* **LISTE À TRAITER**
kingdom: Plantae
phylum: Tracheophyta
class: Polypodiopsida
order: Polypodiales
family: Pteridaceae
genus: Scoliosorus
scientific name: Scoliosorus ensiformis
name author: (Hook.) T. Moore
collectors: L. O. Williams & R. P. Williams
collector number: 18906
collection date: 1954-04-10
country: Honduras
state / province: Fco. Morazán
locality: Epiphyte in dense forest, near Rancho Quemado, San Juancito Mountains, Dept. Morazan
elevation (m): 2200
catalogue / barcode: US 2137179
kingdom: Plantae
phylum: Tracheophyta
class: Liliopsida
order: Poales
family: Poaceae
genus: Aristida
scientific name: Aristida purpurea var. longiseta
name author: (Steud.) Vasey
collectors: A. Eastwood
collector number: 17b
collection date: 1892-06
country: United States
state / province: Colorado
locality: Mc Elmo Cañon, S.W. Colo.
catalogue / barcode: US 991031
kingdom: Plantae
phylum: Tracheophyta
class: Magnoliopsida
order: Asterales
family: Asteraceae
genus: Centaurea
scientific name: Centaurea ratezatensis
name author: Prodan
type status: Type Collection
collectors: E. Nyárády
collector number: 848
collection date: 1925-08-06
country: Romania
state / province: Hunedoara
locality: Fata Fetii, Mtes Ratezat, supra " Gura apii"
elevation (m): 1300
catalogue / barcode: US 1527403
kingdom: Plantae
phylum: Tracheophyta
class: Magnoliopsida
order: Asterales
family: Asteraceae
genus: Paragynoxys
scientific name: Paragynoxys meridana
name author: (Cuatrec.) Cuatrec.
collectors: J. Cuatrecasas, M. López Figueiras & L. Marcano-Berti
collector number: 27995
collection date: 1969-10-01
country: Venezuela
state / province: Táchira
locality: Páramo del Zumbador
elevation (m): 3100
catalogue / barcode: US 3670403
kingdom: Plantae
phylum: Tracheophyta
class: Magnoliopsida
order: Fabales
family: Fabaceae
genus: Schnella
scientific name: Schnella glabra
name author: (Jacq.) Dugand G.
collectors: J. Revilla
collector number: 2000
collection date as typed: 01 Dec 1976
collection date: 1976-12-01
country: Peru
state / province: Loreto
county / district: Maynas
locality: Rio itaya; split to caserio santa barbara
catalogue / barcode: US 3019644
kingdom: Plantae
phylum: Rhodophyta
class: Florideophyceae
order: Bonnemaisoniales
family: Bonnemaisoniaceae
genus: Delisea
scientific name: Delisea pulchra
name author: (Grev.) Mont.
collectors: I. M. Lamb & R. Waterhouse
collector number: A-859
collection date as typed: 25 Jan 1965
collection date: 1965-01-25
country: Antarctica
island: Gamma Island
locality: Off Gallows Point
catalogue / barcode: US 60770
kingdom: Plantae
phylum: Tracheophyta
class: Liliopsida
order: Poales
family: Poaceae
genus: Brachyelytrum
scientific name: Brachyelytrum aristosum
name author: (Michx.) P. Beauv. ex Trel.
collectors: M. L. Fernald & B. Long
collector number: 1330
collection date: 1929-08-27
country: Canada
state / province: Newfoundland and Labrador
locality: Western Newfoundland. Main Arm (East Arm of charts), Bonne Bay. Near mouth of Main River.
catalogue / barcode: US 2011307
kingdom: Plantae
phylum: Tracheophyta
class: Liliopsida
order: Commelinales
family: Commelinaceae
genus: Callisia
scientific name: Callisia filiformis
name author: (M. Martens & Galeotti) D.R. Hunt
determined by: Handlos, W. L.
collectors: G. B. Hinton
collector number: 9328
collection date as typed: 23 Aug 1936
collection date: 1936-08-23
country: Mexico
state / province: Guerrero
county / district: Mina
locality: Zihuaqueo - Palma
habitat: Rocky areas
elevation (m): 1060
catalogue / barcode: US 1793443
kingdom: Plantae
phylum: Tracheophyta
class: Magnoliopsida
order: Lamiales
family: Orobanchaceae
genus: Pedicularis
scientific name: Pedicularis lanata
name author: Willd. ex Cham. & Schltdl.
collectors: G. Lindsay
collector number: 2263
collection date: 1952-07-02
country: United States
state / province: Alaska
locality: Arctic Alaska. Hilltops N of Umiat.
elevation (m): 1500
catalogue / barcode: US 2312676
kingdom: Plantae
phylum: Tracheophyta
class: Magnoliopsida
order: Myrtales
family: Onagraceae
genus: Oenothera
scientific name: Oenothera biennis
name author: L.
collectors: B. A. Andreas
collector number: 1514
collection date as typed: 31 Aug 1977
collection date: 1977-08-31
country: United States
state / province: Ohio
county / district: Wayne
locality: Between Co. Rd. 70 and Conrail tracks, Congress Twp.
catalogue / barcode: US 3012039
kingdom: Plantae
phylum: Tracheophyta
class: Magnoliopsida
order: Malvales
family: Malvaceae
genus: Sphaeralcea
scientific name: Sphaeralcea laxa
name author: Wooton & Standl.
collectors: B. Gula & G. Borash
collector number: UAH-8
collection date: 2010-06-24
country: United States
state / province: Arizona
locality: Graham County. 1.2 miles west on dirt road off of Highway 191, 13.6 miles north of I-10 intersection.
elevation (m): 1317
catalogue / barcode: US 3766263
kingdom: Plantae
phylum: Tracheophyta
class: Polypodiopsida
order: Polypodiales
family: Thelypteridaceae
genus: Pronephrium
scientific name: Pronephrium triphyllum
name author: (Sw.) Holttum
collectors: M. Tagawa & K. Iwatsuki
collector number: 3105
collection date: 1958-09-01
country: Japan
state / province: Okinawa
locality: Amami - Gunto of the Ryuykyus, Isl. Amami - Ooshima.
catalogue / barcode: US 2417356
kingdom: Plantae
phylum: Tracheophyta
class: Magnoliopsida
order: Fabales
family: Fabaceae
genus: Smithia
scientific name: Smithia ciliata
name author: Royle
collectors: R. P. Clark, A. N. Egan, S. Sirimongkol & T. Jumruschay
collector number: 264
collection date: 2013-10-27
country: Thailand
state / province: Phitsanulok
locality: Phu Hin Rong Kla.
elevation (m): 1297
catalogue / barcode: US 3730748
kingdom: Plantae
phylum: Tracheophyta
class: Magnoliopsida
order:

* **CONSIGNE**
Modifie la liste en remplaçant partout « locality » par « site », sans rien changer d'autre.

* **RÉPONSE ATTENDUE**
kingdom: Plantae
phylum: Tracheophyta
class: Polypodiopsida
order: Polypodiales
family: Pteridaceae
genus: Scoliosorus
scientific name: Scoliosorus ensiformis
name author: (Hook.) T. Moore
collectors: L. O. Williams & R. P. Williams
collector number: 18906
collection date: 1954-04-10
country: Honduras
state / province: Fco. Morazán
site: Epiphyte in dense forest, near Rancho Quemado, San Juancito Mountains, Dept. Morazan
elevation (m): 2200
catalogue / barcode: US 2137179
kingdom: Plantae
phylum: Tracheophyta
class: Liliopsida
order: Poales
family: Poaceae
genus: Aristida
scientific name: Aristida purpurea var. longiseta
name author: (Steud.) Vasey
collectors: A. Eastwood
collector number: 17b
collection date: 1892-06
country: United States
state / province: Colorado
site: Mc Elmo Cañon, S.W. Colo.
catalogue / barcode: US 991031
kingdom: Plantae
phylum: Tracheophyta
class: Magnoliopsida
order: Asterales
family: Asteraceae
genus: Centaurea
scientific name: Centaurea ratezatensis
name author: Prodan
type status: Type Collection
collectors: E. Nyárády
collector number: 848
collection date: 1925-08-06
country: Romania
state / province: Hunedoara
site: Fata Fetii, Mtes Ratezat, supra " Gura apii"
elevation (m): 1300
catalogue / barcode: US 1527403
kingdom: Plantae
phylum: Tracheophyta
class: Magnoliopsida
order: Asterales
family: Asteraceae
genus: Paragynoxys
scientific name: Paragynoxys meridana
name author: (Cuatrec.) Cuatrec.
collectors: J. Cuatrecasas, M. López Figueiras & L. Marcano-Berti
collector number: 27995
collection date: 1969-10-01
country: Venezuela
state / province: Táchira
site: Páramo del Zumbador
elevation (m): 3100
catalogue / barcode: US 3670403
kingdom: Plantae
phylum: Tracheophyta
class: Magnoliopsida
order: Fabales
family: Fabaceae
genus: Schnella
scientific name: Schnella glabra
name author: (Jacq.) Dugand G.
collectors: J. Revilla
collector number: 2000
collection date as typed: 01 Dec 1976
collection date: 1976-12-01
country: Peru
state / province: Loreto
county / district: Maynas
site: Rio itaya; split to caserio santa barbara
catalogue / barcode: US 3019644
kingdom: Plantae
phylum: Rhodophyta
class: Florideophyceae
order: Bonnemaisoniales
family: Bonnemaisoniaceae
genus: Delisea
scientific name: Delisea pulchra
name author: (Grev.) Mont.
collectors: I. M. Lamb & R. Waterhouse
collector number: A-859
collection date as typed: 25 Jan 1965
collection date: 1965-01-25
country: Antarctica
island: Gamma Island
site: Off Gallows Point
catalogue / barcode: US 60770
kingdom: Plantae
phylum: Tracheophyta
class: Liliopsida
order: Poales
family: Poaceae
genus: Brachyelytrum
scientific name: Brachyelytrum aristosum
name author: (Michx.) P. Beauv. ex Trel.
collectors: M. L. Fernald & B. Long
collector number: 1330
collection date: 1929-08-27
country: Canada
state / province: Newfoundland and Labrador
site: Western Newfoundland. Main Arm (East Arm of charts), Bonne Bay. Near mouth of Main River.
catalogue / barcode: US 2011307
kingdom: Plantae
phylum: Tracheophyta
class: Liliopsida
order: Commelinales
family: Commelinaceae
genus: Callisia
scientific name: Callisia filiformis
name author: (M. Martens & Galeotti) D.R. Hunt
determined by: Handlos, W. L.
collectors: G. B. Hinton
collector number: 9328
collection date as typed: 23 Aug 1936
collection date: 1936-08-23
country: Mexico
state / province: Guerrero
county / district: Mina
site: Zihuaqueo - Palma
habitat: Rocky areas
elevation (m): 1060
catalogue / barcode: US 1793443
kingdom: Plantae
phylum: Tracheophyta
class: Magnoliopsida
order: Lamiales
family: Orobanchaceae
genus: Pedicularis
scientific name: Pedicularis lanata
name author: Willd. ex Cham. & Schltdl.
collectors: G. Lindsay
collector number: 2263
collection date: 1952-07-02
country: United States
state / province: Alaska
site: Arctic Alaska. Hilltops N of Umiat.
elevation (m): 1500
catalogue / barcode: US 2312676
kingdom: Plantae
phylum: Tracheophyta
class: Magnoliopsida
order: Myrtales
family: Onagraceae
genus: Oenothera
scientific name: Oenothera biennis
name author: L.
collectors: B. A. Andreas
collector number: 1514
collection date as typed: 31 Aug 1977
collection date: 1977-08-31
country: United States
state / province: Ohio
county / district: Wayne
site: Between Co. Rd. 70 and Conrail tracks, Congress Twp.
catalogue / barcode: US 3012039
kingdom: Plantae
phylum: Tracheophyta
class: Magnoliopsida
order: Malvales
family: Malvaceae
genus: Sphaeralcea
scientific name: Sphaeralcea laxa
name author: Wooton & Standl.
collectors: B. Gula & G. Borash
collector number: UAH-8
collection date: 2010-06-24
country: United States
state / province: Arizona
site: Graham County. 1.2 miles west on dirt road off of Highway 191, 13.6 miles north of I-10 intersection.
elevation (m): 1317
catalogue / barcode: US 3766263
kingdom: Plantae
phylum: Tracheophyta
class: Polypodiopsida
order: Polypodiales
family: Thelypteridaceae
genus: Pronephrium
scientific name: Pronephrium triphyllum
name author: (Sw.) Holttum
collectors: M. Tagawa & K. Iwatsuki
collector number: 3105
collection date: 1958-09-01
country: Japan
state / province: Okinawa
site: Amami - Gunto of the Ryuykyus, Isl. Amami - Ooshima.
catalogue / barcode: US 2417356
kingdom: Plantae
phylum: Tracheophyta
class: Magnoliopsida
order: Fabales
family: Fabaceae
genus: Smithia
scientific name: Smithia ciliata
name author: Royle
collectors: R. P. Clark, A. N. Egan, S. Sirimongkol & T. Jumruschay
collector number: 264
collection date: 2013-10-27
country: Thailand
state / province: Phitsanulok
site: Phu Hin Rong Kla.
elevation (m): 1297
catalogue / barcode: US 3730748
kingdom: Plantae
phylum: Tracheophyta
class: Magnoliopsida
order:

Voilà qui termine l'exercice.